### Your task
Print the interview with Noírín Ní Riain in full, word for word.

Noírín Ní Riain in conversation with Shirley Ward


Shirley:  It is a real privilege to be speaking with you Noírín. There is so much I would like to ask you but let’s begin with your unique, exquisite voice. You are one of Ireland’s most internationally acclaimed singers of spiritual songs and a sean nớs singer and writer.

Noírín: Yes, and my parents would always say I sang before I spoke! I was a troubled child and anytime anyone came near me I would put my hand up to my eyes and cry. My voice has always been my best friend but also given me lots of pain. All of my singing life, although it sounds strange, I may be riddled by a very strong nervousness and strain. Sometimes I just don’t know if my voice is going to be there when I open my mouth, and it hasn’t been there several times. I met a healer when I was 35 and he told me I would lose my voice three times in public. I have lost it twice so I’m still waiting for the third time!  There is always that moment before I perform that I wonder if it is going to be the third time. This has always been connected to my belief in God. My ear has always been my easiest access to God – hearing sound and being intuitive all the time, because I was a very troubled child.

Shirley:  Where were you living as a child?

Noírín: I was conceived and born near Lough Gur, in Limerick, near the ancient stone circle there. When I was four we moved down to Caherconlish, about six miles from Glenstal, where my parents built a house. My mother was a primary school teacher, this was a go-ahead thing at this time, and she had two sisters who were also primary school teachers. She taught in the next parish from where we lived so it meant every day she’d take me six miles from school and bring me back. I had school pals but then when we came home every day at 3 o’clock I had no home pals. I was thrown back to playing on my own and my mother was gone too. She was very elegant and stylish; because she had her own job she always had plenty of money. Very often she’d go into town in Limerick and I’d be on my own there. I had an older brother and sister and they went off quite early to boarding school.

Saved data entries:
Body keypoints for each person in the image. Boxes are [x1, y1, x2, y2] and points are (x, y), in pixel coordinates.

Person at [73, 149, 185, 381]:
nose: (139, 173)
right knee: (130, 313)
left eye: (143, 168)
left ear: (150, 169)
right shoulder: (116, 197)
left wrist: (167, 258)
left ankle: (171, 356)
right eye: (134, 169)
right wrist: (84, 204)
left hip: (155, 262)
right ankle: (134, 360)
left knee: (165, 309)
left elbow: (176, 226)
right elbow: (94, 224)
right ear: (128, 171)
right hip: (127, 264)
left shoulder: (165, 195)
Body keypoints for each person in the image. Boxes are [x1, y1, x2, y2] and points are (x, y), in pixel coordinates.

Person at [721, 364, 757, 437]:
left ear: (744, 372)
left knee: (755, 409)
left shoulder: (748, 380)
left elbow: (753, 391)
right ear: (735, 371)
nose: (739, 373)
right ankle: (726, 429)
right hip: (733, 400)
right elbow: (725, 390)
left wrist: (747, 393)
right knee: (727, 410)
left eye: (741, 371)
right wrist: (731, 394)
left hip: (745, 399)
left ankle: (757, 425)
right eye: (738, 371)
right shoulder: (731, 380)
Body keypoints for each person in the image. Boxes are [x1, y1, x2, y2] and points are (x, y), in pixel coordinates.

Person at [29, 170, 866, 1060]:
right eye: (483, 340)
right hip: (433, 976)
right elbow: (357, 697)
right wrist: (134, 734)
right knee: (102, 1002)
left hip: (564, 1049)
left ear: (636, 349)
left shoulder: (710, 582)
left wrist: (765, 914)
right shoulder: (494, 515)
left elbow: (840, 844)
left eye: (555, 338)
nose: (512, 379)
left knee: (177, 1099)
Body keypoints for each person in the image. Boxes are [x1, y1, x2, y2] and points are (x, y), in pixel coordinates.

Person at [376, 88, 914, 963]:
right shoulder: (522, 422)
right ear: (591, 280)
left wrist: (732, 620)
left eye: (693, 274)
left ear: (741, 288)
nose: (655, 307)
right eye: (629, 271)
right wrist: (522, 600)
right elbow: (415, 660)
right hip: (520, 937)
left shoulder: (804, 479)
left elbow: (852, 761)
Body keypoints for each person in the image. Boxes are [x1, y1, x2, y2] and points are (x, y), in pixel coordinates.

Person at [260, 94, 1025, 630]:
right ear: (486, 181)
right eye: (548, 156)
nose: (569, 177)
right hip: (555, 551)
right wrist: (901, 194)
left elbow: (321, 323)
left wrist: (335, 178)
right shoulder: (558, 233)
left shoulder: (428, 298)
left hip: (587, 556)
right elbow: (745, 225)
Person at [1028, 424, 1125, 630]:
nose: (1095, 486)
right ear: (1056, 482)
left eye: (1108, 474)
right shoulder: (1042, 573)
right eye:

### Solution to the exercise
Noírín Ní Riain in conversation with Shirley Ward


Shirley:  It is a real privilege to be speaking with you Noírín. There is so much I would like to ask you but let’s begin with your unique, exquisite voice. You are one of Ireland’s most internationally acclaimed singers of spiritual songs and a sean nớs singer and writer.

Noírín: Yes, and my parents would always say I sang before I spoke! I was a troubled child and anytime anyone came near me I would put my hand up to my eyes and cry. My voice has always been my best friend but also given me lots of pain. All of my singing life, although it sounds strange, I may be riddled by a very strong nervousness and strain. Sometimes I just don’t know if my voice is going to be there when I open my mouth, and it hasn’t been there several times. I met a healer when I was 35 and he told me I would lose my voice three times in public. I have lost it twice so I’m still waiting for the third time!  There is always that moment before I perform that I wonder if it is going to be the third time. This has always been connected to my belief in God. My ear has always been my easiest access to God – hearing sound and being intuitive all the time, because I was a very troubled child.

Shirley:  Where were you living as a child?

Noírín: I was conceived and born near Lough Gur, in Limerick, near the ancient stone circle there. When I was four we moved down to Caherconlish, about six miles from Glenstal, where my parents built a house. My mother was a primary school teacher, this was a go-ahead thing at this time, and she had two sisters who were also primary school teachers. She taught in the next parish from where we lived so it meant every day she’d take me six miles from school and bring me back. I had school pals but then when we came home every day at 3 o’clock I had no home pals. I was thrown back to playing on my own and my mother was gone too. She was very elegant and stylish; because she had her own job she always had plenty of money. Very often she’d go into town in Limerick and I’d be on my own there. I had an older brother and sister and they went off quite early to boarding school.